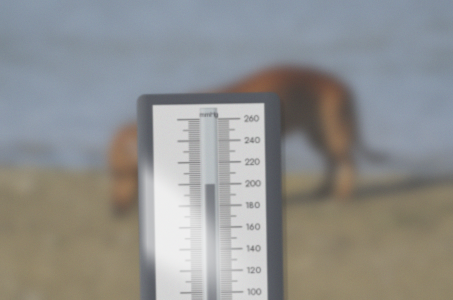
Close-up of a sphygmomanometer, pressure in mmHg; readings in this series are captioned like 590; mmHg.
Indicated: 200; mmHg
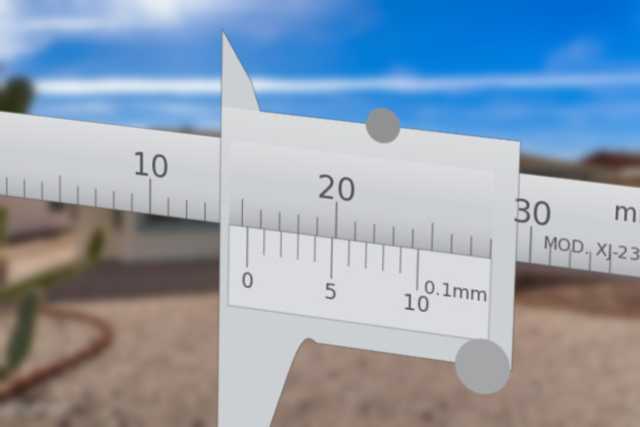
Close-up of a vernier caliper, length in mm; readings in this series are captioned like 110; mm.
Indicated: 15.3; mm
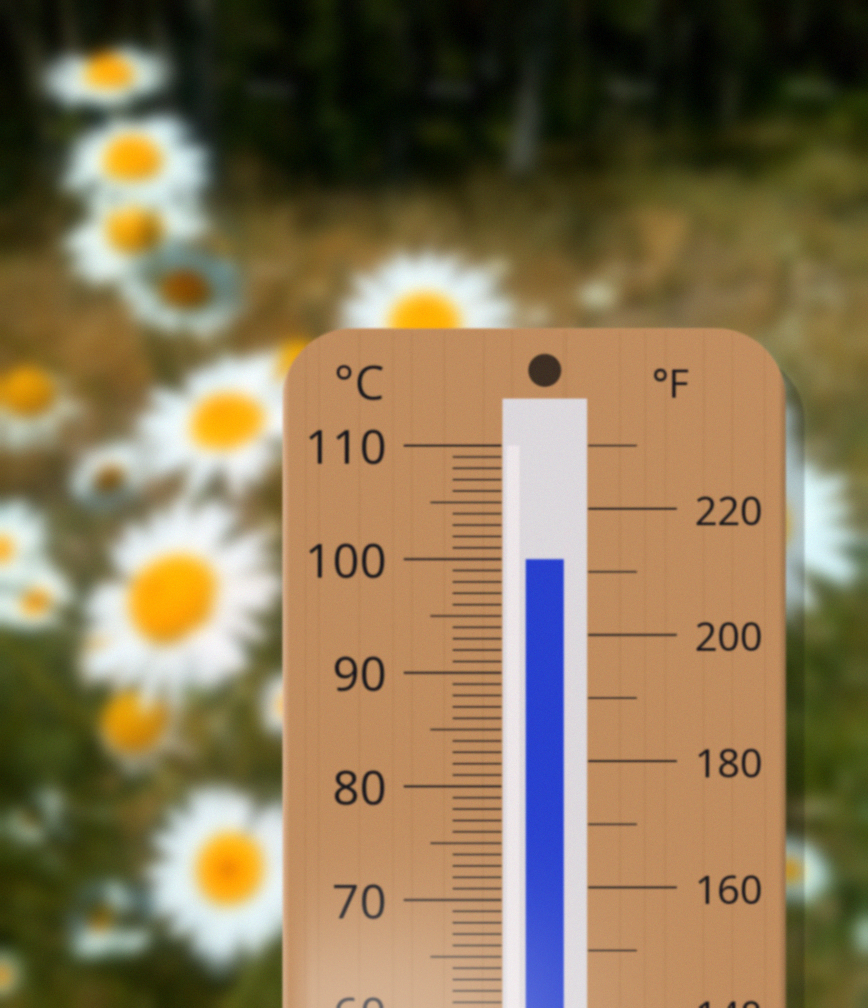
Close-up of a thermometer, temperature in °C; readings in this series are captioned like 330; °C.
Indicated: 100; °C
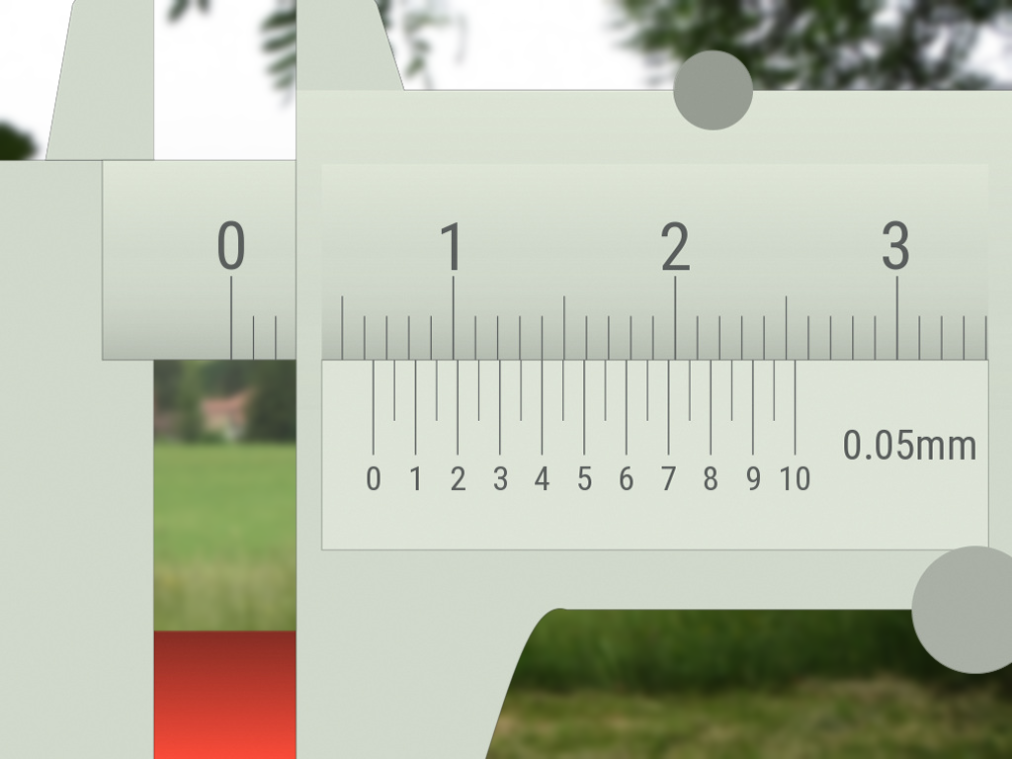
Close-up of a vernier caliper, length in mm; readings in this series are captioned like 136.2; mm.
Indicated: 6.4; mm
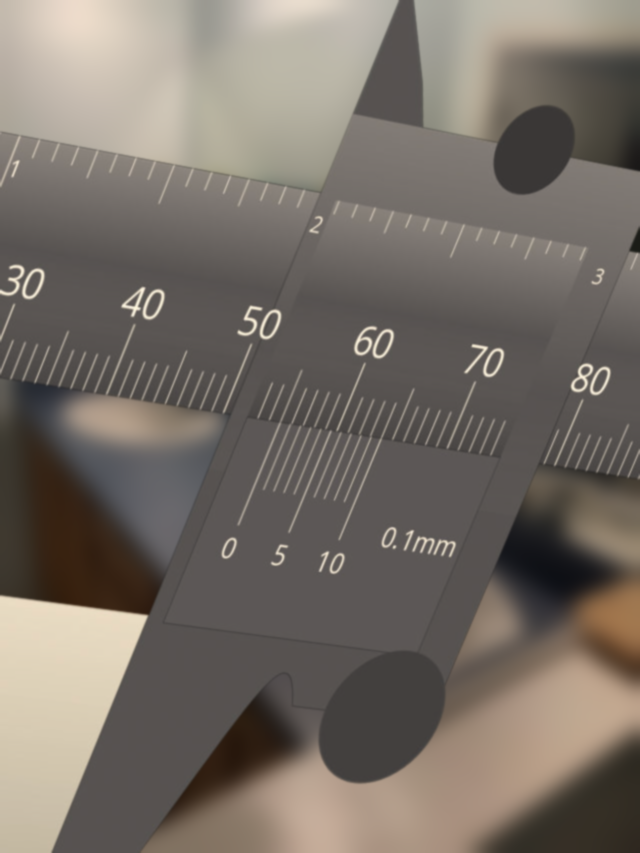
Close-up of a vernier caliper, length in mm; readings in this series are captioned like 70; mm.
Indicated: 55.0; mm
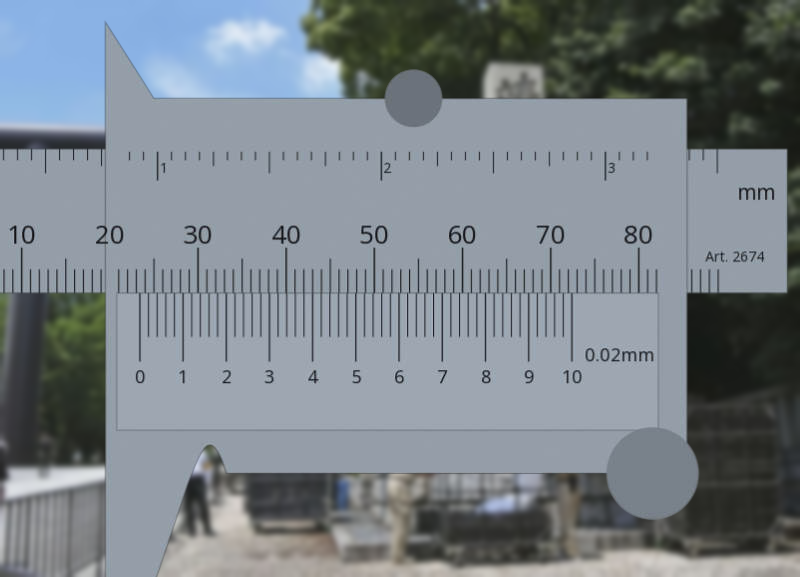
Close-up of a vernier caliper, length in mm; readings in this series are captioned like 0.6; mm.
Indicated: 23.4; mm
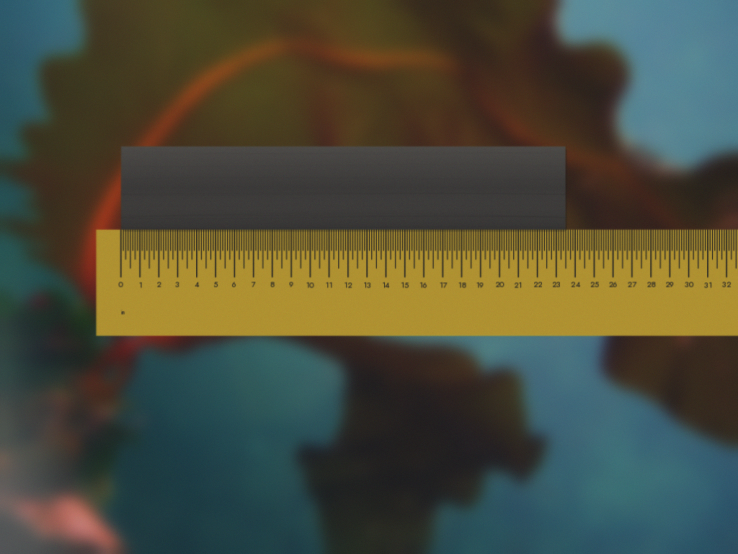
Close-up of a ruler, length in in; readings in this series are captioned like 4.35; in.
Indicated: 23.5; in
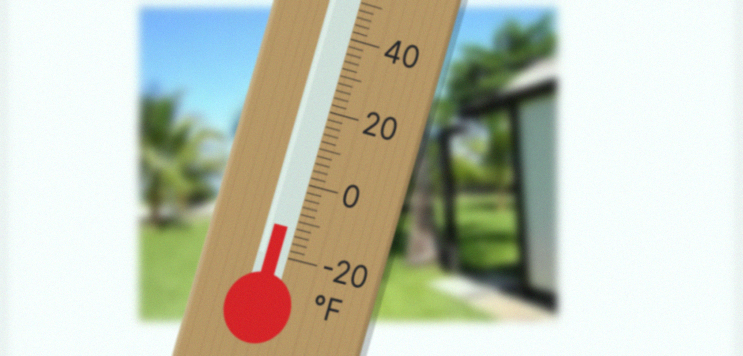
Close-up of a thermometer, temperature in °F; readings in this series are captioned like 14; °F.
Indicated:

• TO DO
Please quote all of the records above word for word, leaving out the pictures.

• TASK RESULT
Close-up of a sphygmomanometer, pressure in mmHg; readings in this series are captioned like 590; mmHg.
Indicated: 200; mmHg
Close-up of a vernier caliper, length in mm; readings in this series are captioned like 110; mm.
Indicated: 15.3; mm
Close-up of a thermometer, temperature in °C; readings in this series are captioned like 330; °C.
Indicated: 100; °C
Close-up of a vernier caliper, length in mm; readings in this series are captioned like 136.2; mm.
Indicated: 6.4; mm
Close-up of a vernier caliper, length in mm; readings in this series are captioned like 70; mm.
Indicated: 55.0; mm
Close-up of a vernier caliper, length in mm; readings in this series are captioned like 0.6; mm.
Indicated: 23.4; mm
Close-up of a ruler, length in in; readings in this series are captioned like 4.35; in.
Indicated: 23.5; in
Close-up of a thermometer, temperature in °F; readings in this series are captioned like 14; °F.
Indicated:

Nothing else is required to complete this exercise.